##### DATASET EXTRACT #####
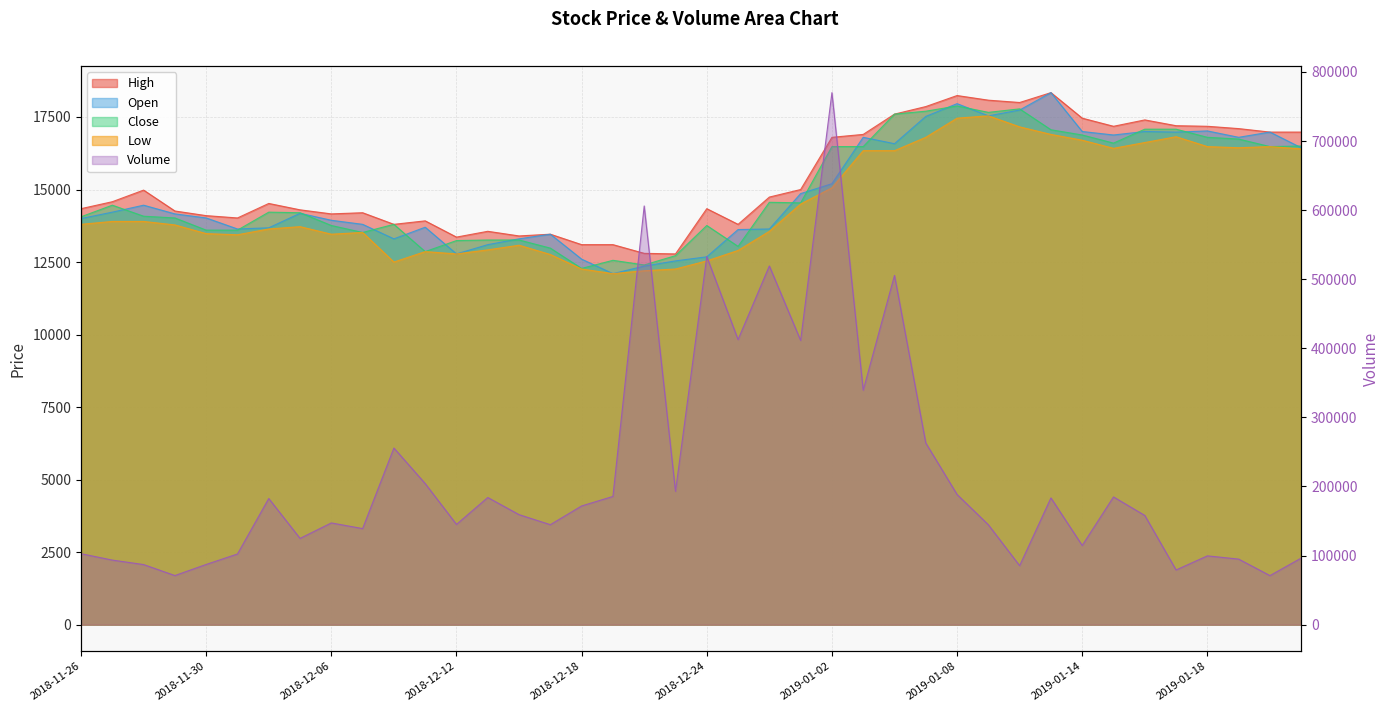

At which category is the sum across all series the highest?

2019-01-08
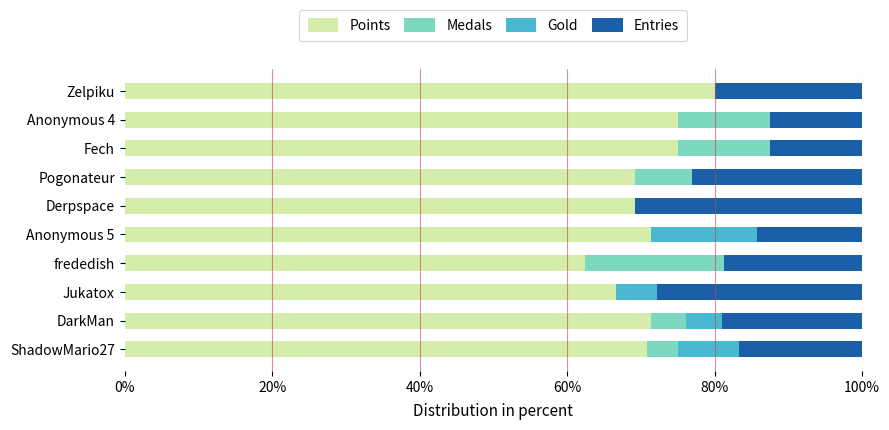

What is the highest value of the Points series?

80.0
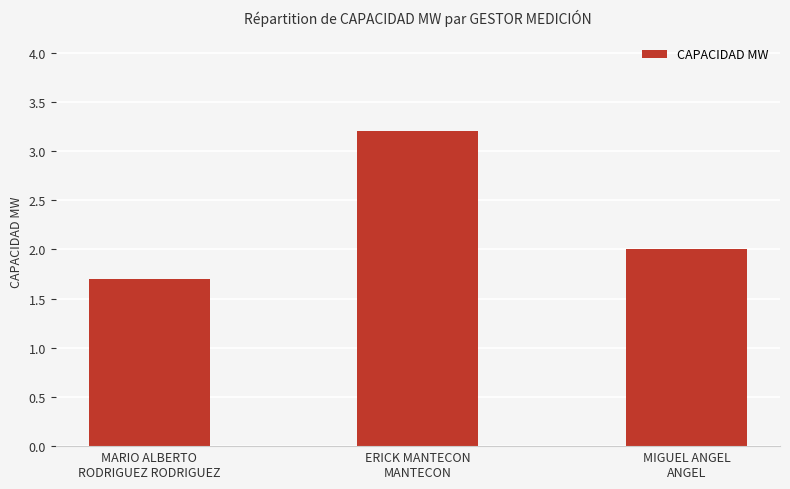

What is the label of the 1st bar from the right?

MIGUEL ANGEL
ANGEL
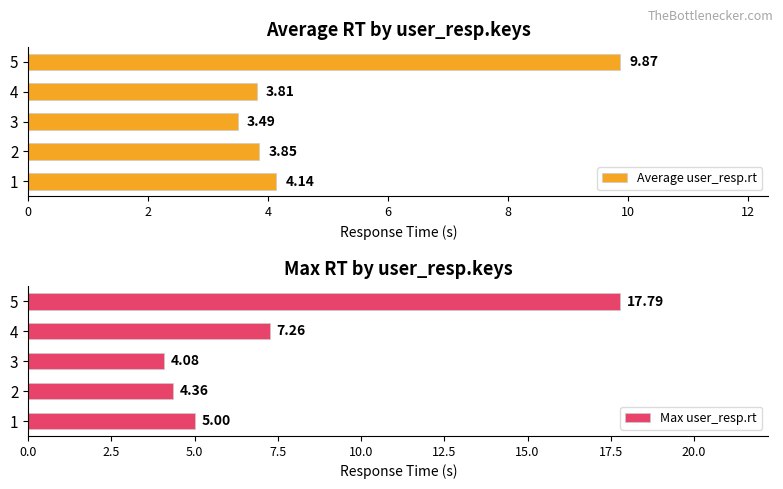

What is the greatest value displayed?

17.8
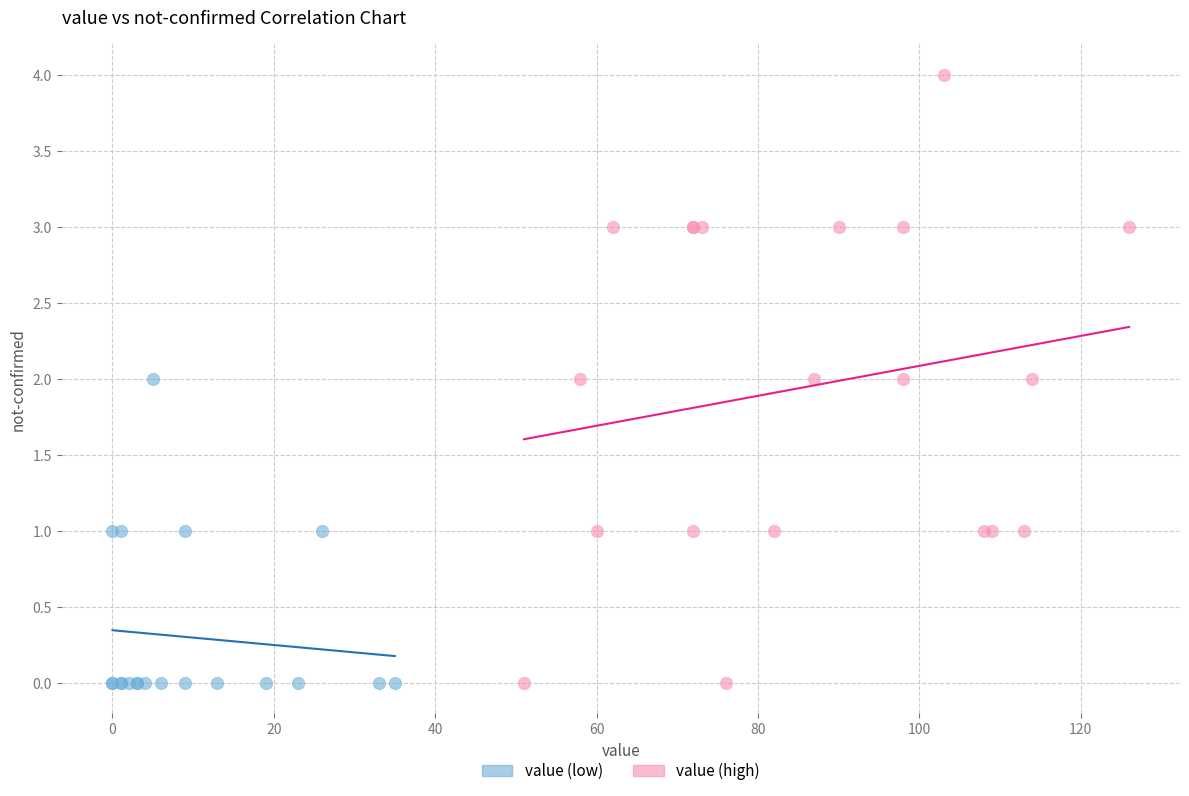

What are all the series names shown in the legend?

value (low), value (high)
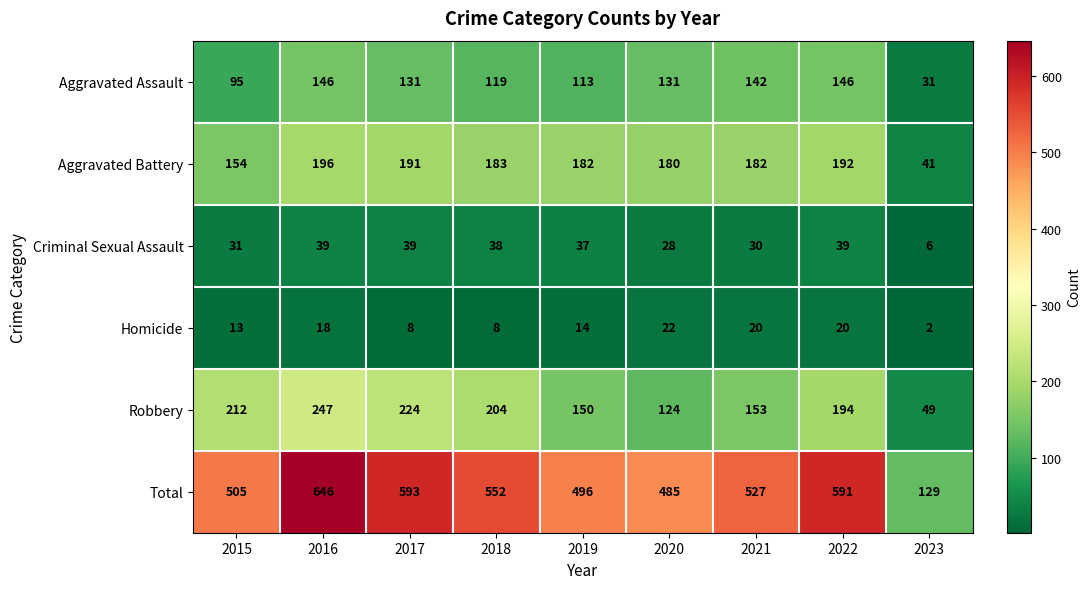

True or false: Total has a value of 291 at 2021.

False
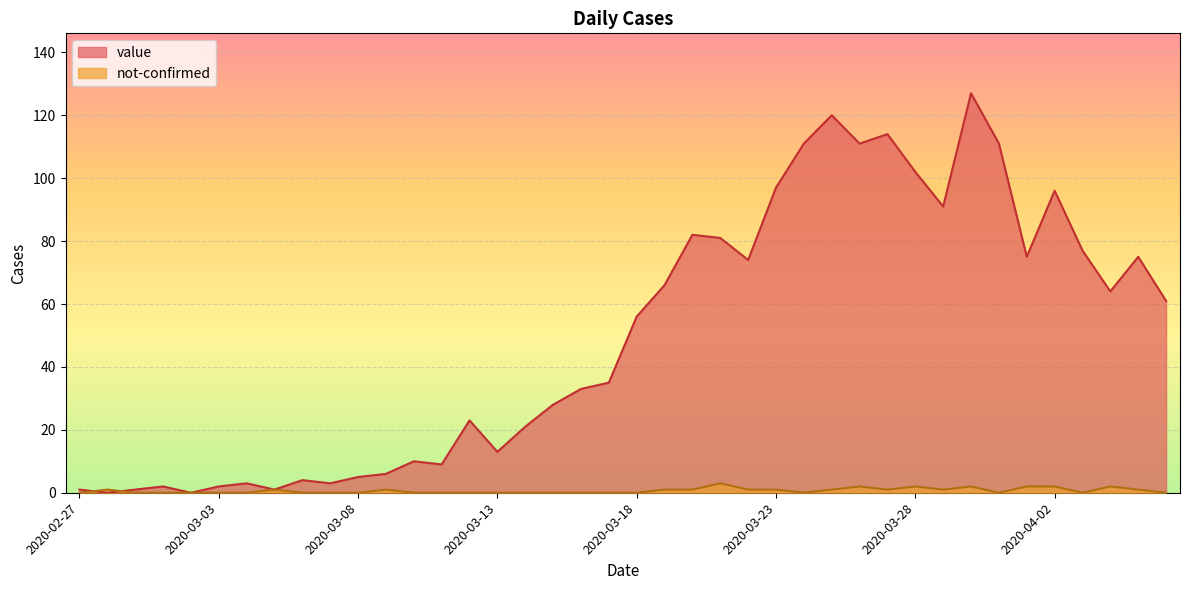

Reading right to left, extract all data points from this chart.

value: 2020-04-06=61	2020-04-05=75	2020-04-04=64	2020-04-03=77	2020-04-02=96	2020-04-01=75	2020-03-31=111	2020-03-30=127	2020-03-29=91	2020-03-28=102	2020-03-27=114	2020-03-26=111	2020-03-25=120	2020-03-24=111	2020-03-23=97	2020-03-22=74	2020-03-21=81	2020-03-20=82	2020-03-19=66	2020-03-18=56	2020-03-17=35	2020-03-16=33	2020-03-15=28	2020-03-14=21	2020-03-13=13	2020-03-12=23	2020-03-11=9	2020-03-10=10	2020-03-09=6	2020-03-08=5	2020-03-07=3	2020-03-06=4	2020-03-05=1	2020-03-04=3	2020-03-03=2	2020-03-02=0	2020-03-01=2	2020-02-29=1	2020-02-28=0	2020-02-27=1
not-confirmed: 2020-04-06=0	2020-04-05=1	2020-04-04=2	2020-04-03=0	2020-04-02=2	2020-04-01=2	2020-03-31=0	2020-03-30=2	2020-03-29=1	2020-03-28=2	2020-03-27=1	2020-03-26=2	2020-03-25=1	2020-03-24=0	2020-03-23=1	2020-03-22=1	2020-03-21=3	2020-03-20=1	2020-03-19=1	2020-03-18=0	2020-03-17=0	2020-03-16=0	2020-03-15=0	2020-03-14=0	2020-03-13=0	2020-03-12=0	2020-03-11=0	2020-03-10=0	2020-03-09=1	2020-03-08=0	2020-03-07=0	2020-03-06=0	2020-03-05=1	2020-03-04=0	2020-03-03=0	2020-03-02=0	2020-03-01=0	2020-02-29=0	2020-02-28=1	2020-02-27=0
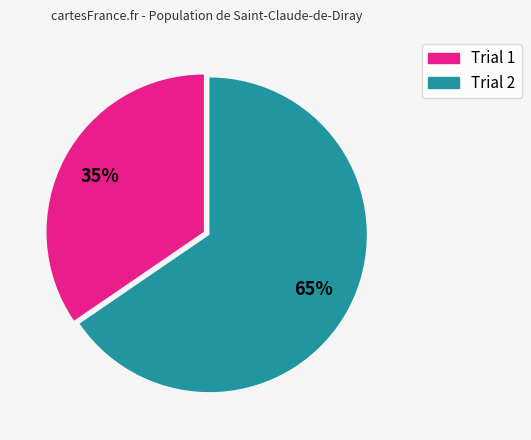

Count the number of slices in the pie.

2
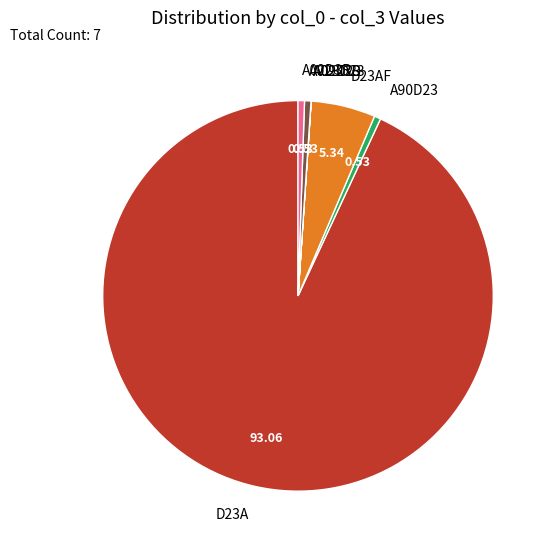

Between D23A and A90D23, which is larger?

D23A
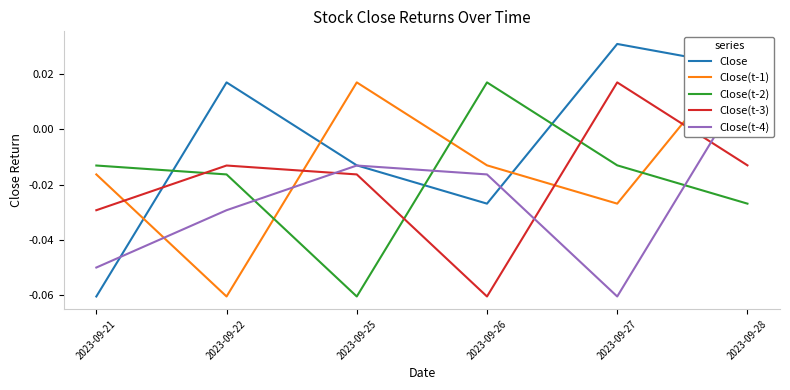

Count the Close values in the range 0 to 1.

3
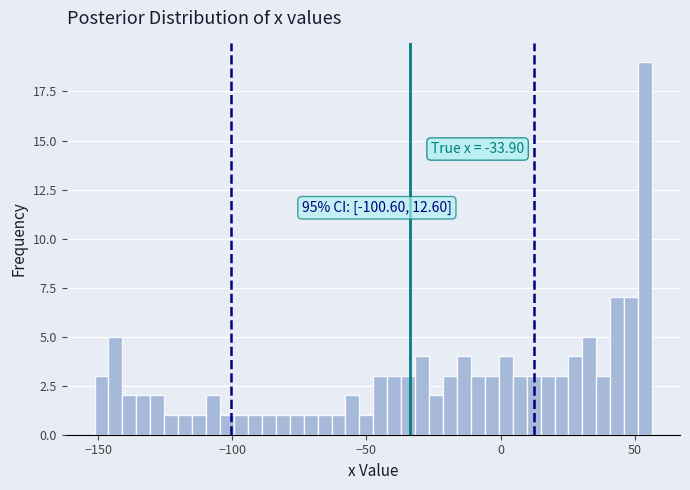

Around what value on the x-axis is the tallest bar? Give the approximate position of its centre, as read against the axis.

55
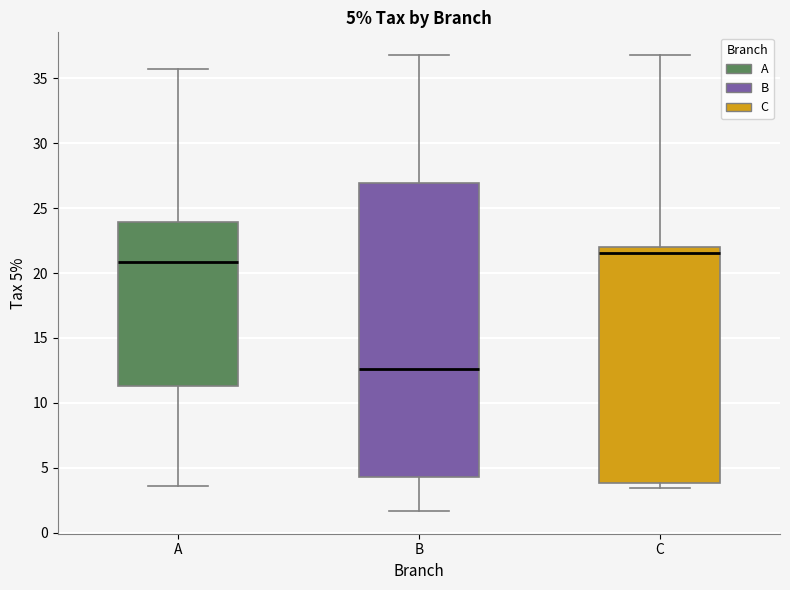

Comparing the boxes themselves (not the whiskers), which one is the tallest?

B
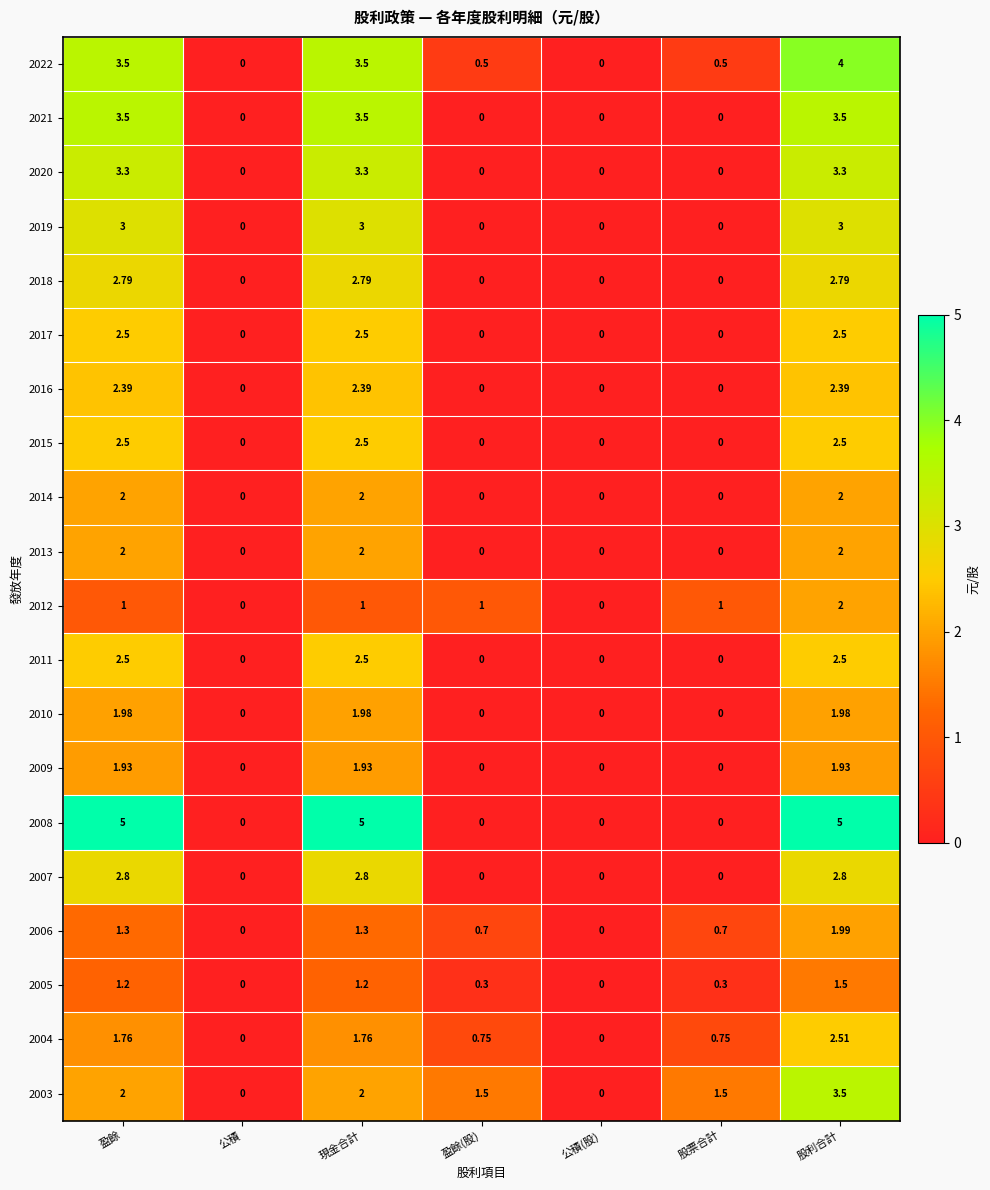

At which category is the sum across all series the highest?

股利合計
#####
• _HOW TO COMPLETE THIS TASK_
Write out every item again with "category" swapped for "group" and nothing else changed. Omit the pictures.

• _YOUR SOLUTION_
At which group is the sum across all series the highest?

2019-01-08

What is the highest value of the Points series?

80.0

What is the label of the 1st bar from the right?

MIGUEL ANGEL
ANGEL

What is the greatest value displayed?

17.8

What are all the series names shown in the legend?

value (low), value (high)

True or false: Total has a value of 291 at 2021.

False

Reading right to left, extract all data points from this chart.

value: 2020-04-06=61	2020-04-05=75	2020-04-04=64	2020-04-03=77	2020-04-02=96	2020-04-01=75	2020-03-31=111	2020-03-30=127	2020-03-29=91	2020-03-28=102	2020-03-27=114	2020-03-26=111	2020-03-25=120	2020-03-24=111	2020-03-23=97	2020-03-22=74	2020-03-21=81	2020-03-20=82	2020-03-19=66	2020-03-18=56	2020-03-17=35	2020-03-16=33	2020-03-15=28	2020-03-14=21	2020-03-13=13	2020-03-12=23	2020-03-11=9	2020-03-10=10	2020-03-09=6	2020-03-08=5	2020-03-07=3	2020-03-06=4	2020-03-05=1	2020-03-04=3	2020-03-03=2	2020-03-02=0	2020-03-01=2	2020-02-29=1	2020-02-28=0	2020-02-27=1
not-confirmed: 2020-04-06=0	2020-04-05=1	2020-04-04=2	2020-04-03=0	2020-04-02=2	2020-04-01=2	2020-03-31=0	2020-03-30=2	2020-03-29=1	2020-03-28=2	2020-03-27=1	2020-03-26=2	2020-03-25=1	2020-03-24=0	2020-03-23=1	2020-03-22=1	2020-03-21=3	2020-03-20=1	2020-03-19=1	2020-03-18=0	2020-03-17=0	2020-03-16=0	2020-03-15=0	2020-03-14=0	2020-03-13=0	2020-03-12=0	2020-03-11=0	2020-03-10=0	2020-03-09=1	2020-03-08=0	2020-03-07=0	2020-03-06=0	2020-03-05=1	2020-03-04=0	2020-03-03=0	2020-03-02=0	2020-03-01=0	2020-02-29=0	2020-02-28=1	2020-02-27=0

Count the number of slices in the pie.

2

Between D23A and A90D23, which is larger?

D23A

Count the Close values in the range 0 to 1.

3

Around what value on the x-axis is the tallest bar? Give the approximate position of its centre, as read against the axis.

55

Comparing the boxes themselves (not the whiskers), which one is the tallest?

B

At which group is the sum across all series the highest?

股利合計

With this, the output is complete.